- **Task directions**: Go through the records and count every line that holds "lines". Only the number belongs in the reply.

_ _ _ _

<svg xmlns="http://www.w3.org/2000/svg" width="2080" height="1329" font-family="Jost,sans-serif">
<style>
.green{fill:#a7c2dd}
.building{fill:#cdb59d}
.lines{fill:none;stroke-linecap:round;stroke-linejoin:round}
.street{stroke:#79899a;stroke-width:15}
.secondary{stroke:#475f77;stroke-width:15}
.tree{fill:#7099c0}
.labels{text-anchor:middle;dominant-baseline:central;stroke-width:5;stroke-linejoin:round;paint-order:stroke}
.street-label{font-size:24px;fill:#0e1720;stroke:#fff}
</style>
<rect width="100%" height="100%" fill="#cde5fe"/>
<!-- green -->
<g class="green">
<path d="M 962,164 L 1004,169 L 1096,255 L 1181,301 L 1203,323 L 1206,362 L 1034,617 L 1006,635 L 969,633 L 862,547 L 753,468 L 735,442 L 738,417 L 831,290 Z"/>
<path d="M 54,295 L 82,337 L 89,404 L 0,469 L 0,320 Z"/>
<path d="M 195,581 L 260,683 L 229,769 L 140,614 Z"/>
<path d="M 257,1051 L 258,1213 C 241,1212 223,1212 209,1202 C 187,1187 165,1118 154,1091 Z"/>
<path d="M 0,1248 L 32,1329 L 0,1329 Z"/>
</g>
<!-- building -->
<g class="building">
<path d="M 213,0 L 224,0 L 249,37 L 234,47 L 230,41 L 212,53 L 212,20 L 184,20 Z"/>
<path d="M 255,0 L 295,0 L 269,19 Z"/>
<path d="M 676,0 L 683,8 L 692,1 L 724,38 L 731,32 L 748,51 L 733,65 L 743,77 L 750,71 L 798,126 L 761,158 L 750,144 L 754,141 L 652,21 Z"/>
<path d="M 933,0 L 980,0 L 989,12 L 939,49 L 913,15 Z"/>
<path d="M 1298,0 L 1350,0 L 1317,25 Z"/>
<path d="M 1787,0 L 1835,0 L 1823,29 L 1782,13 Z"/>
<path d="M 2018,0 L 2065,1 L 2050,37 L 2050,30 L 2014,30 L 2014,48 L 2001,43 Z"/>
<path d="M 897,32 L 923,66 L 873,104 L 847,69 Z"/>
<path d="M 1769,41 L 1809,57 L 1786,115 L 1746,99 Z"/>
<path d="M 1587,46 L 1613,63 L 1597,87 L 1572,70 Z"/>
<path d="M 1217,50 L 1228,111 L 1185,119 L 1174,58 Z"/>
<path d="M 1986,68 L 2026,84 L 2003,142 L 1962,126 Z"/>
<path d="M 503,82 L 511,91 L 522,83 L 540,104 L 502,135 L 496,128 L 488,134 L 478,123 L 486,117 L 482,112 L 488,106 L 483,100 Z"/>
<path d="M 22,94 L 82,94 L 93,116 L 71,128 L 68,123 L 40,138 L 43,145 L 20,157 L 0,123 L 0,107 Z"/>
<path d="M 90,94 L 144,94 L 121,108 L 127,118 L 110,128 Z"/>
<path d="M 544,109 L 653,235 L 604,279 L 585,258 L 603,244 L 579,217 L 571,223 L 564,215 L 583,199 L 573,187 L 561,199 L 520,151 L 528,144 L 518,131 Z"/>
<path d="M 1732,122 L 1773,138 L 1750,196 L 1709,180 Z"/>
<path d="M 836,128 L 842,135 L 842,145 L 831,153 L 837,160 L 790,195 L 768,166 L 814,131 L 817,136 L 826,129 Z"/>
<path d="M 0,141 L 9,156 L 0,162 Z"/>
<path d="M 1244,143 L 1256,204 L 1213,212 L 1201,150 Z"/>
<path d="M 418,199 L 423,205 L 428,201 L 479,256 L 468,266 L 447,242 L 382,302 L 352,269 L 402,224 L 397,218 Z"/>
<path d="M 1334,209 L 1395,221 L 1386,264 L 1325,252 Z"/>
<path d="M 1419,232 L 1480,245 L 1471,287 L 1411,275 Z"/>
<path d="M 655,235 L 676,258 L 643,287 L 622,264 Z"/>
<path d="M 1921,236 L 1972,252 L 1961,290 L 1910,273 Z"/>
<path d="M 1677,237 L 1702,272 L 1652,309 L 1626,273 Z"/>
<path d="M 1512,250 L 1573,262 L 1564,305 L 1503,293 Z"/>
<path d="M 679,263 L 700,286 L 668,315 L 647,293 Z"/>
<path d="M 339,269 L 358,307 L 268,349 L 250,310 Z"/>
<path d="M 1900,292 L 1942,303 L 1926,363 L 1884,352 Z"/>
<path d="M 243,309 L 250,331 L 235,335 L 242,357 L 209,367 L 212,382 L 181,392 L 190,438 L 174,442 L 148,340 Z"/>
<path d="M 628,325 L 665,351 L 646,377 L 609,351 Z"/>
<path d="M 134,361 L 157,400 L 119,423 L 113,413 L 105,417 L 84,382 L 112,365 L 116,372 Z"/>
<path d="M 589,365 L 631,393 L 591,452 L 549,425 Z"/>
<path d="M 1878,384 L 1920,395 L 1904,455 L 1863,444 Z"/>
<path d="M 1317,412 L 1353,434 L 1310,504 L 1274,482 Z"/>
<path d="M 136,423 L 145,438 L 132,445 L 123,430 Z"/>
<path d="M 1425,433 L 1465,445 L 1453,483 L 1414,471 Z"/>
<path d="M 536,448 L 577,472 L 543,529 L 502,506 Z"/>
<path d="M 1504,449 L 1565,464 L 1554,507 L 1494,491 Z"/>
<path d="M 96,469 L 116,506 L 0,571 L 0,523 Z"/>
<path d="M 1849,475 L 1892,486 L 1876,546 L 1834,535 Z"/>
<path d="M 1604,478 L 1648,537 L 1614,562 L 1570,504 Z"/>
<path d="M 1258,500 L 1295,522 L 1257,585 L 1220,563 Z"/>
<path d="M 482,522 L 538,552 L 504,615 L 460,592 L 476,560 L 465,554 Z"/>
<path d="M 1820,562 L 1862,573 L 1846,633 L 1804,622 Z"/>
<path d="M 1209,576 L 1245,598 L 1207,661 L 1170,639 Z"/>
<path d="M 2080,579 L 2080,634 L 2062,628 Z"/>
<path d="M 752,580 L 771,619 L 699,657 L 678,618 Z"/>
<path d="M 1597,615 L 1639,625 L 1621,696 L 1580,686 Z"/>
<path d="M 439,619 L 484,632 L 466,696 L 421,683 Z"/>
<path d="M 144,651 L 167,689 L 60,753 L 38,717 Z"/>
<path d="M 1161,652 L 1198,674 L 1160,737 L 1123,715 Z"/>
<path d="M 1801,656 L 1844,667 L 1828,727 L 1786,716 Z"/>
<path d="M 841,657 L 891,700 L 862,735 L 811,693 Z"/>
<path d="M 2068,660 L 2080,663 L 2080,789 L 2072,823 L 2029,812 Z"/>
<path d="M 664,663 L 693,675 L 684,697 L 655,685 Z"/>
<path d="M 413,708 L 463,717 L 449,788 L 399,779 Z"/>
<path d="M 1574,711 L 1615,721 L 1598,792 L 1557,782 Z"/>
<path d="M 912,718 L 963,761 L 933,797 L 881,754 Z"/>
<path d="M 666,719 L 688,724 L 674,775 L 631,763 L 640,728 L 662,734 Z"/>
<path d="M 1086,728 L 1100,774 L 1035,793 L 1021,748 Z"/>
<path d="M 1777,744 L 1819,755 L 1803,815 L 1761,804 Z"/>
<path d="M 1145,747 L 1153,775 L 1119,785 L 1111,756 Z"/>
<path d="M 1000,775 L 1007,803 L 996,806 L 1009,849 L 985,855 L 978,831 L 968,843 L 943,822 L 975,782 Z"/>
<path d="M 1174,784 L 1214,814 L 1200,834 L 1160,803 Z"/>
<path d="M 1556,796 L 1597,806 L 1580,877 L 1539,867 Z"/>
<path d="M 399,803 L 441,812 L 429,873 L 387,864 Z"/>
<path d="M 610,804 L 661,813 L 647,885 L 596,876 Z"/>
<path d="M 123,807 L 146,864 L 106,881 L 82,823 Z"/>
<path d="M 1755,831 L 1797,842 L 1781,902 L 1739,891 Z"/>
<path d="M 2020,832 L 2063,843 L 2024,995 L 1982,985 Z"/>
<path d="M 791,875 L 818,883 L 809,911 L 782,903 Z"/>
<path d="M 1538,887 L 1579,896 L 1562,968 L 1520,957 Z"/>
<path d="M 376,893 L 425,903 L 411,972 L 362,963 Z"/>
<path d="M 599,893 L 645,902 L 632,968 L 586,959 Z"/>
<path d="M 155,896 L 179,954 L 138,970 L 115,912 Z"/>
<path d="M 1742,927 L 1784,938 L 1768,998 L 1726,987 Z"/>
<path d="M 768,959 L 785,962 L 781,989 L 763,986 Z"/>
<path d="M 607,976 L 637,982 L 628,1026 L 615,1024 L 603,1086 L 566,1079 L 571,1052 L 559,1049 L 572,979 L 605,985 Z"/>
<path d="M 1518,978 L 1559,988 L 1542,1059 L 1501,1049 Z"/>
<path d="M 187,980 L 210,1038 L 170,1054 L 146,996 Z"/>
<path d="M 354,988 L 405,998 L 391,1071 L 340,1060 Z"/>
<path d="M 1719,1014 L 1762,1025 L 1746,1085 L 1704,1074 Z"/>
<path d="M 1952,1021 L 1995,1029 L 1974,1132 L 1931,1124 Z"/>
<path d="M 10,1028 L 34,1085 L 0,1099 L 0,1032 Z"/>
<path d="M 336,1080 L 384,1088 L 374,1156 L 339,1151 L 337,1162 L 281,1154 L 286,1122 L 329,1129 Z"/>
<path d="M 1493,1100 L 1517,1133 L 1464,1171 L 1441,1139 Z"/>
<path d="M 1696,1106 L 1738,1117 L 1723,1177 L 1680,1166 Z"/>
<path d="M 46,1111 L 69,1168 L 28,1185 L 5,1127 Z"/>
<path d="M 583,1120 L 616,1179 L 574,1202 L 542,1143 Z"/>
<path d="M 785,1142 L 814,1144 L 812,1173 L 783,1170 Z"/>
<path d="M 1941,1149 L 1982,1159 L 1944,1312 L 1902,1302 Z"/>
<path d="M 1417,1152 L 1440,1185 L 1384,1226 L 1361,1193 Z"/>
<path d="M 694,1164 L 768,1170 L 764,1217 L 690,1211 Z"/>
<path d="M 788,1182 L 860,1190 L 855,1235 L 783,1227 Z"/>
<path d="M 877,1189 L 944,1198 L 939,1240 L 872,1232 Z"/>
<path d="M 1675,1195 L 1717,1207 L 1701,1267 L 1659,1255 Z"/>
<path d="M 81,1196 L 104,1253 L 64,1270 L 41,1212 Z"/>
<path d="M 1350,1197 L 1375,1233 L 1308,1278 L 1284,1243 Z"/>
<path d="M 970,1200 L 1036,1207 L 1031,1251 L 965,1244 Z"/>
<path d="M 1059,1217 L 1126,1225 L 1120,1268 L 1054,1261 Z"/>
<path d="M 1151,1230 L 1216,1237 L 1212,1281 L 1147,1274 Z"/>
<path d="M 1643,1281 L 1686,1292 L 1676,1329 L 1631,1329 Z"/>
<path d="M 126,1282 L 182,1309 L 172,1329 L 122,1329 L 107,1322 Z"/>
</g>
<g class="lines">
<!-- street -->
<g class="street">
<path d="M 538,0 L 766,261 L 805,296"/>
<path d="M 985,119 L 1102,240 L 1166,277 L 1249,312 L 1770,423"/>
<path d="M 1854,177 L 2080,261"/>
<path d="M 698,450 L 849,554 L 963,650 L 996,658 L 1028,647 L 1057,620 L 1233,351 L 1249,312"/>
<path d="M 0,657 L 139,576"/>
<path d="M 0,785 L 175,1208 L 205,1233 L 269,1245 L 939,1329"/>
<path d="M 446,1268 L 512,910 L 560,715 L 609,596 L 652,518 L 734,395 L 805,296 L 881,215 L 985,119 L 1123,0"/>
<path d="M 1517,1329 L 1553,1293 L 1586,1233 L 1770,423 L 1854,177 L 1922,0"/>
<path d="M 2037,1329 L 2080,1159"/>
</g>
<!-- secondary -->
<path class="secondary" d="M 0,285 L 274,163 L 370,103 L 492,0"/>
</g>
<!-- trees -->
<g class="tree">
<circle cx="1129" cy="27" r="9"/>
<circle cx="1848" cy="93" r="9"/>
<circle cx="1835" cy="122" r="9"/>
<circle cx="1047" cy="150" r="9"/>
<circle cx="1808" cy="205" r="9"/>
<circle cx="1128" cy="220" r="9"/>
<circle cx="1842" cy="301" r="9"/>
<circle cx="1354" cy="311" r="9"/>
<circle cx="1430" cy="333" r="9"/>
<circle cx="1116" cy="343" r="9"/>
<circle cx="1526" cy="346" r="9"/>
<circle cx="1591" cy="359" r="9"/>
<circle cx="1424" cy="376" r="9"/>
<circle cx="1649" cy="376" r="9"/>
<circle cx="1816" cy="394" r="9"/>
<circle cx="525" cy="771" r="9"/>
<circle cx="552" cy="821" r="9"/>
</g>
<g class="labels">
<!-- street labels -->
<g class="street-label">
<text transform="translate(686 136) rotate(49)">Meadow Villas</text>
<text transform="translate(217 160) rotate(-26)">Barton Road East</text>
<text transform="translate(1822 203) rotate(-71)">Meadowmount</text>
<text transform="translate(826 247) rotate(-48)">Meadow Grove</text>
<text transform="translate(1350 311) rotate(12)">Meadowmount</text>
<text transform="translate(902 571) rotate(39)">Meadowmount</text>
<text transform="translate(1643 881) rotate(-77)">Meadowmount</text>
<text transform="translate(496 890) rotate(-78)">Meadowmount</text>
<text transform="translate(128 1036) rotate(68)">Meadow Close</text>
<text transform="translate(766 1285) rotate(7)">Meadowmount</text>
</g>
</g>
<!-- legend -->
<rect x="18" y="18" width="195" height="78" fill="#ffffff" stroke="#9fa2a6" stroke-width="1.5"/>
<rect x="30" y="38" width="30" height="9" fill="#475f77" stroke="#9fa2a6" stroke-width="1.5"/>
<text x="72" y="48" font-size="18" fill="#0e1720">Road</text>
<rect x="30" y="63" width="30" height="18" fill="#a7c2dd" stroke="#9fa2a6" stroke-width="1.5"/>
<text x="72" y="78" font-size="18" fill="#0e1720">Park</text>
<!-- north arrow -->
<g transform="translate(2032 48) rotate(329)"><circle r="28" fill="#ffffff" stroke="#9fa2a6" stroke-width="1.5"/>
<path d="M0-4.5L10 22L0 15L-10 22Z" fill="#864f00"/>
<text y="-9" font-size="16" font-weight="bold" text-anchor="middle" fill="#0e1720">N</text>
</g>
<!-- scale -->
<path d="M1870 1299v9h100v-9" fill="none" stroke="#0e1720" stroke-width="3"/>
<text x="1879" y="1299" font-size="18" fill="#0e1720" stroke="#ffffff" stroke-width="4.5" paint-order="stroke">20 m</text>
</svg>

_ _ _ _

- **Completed exercise**: 2